## Assignment
Without the pictures, repeat the listing character for character.
Start of Source data
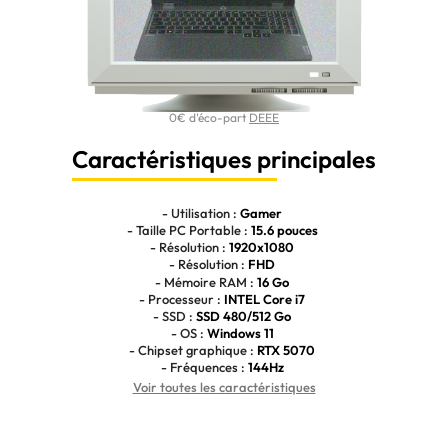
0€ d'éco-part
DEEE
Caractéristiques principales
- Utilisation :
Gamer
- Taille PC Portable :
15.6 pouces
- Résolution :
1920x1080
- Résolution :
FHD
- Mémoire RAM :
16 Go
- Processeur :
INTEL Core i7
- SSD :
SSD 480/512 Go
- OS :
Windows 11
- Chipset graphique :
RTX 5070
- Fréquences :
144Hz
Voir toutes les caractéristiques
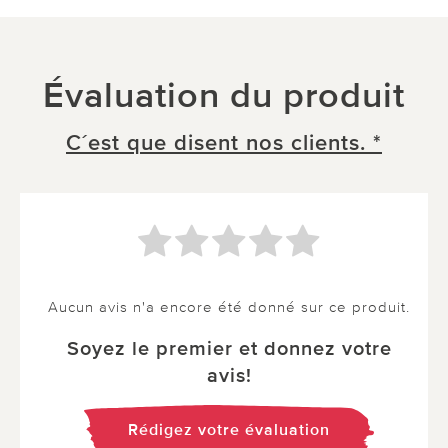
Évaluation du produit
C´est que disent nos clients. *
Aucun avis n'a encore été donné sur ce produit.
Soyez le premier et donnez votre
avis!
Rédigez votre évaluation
End of Source data
## Expected answer
0€ d'éco-part
DEEE
Caractéristiques principales
- Utilisation :
Gamer
- Taille PC Portable :
15.6 pouces
- Résolution :
1920x1080
- Résolution :
FHD
- Mémoire RAM :
16 Go
- Processeur :
INTEL Core i7
- SSD :
SSD 480/512 Go
- OS :
Windows 11
- Chipset graphique :
RTX 5070
- Fréquences :
144Hz
Voir toutes les caractéristiques
Évaluation du produit
C´est que disent nos clients. *
Aucun avis n'a encore été donné sur ce produit.
Soyez le premier et donnez votre
avis!
Rédigez votre évaluation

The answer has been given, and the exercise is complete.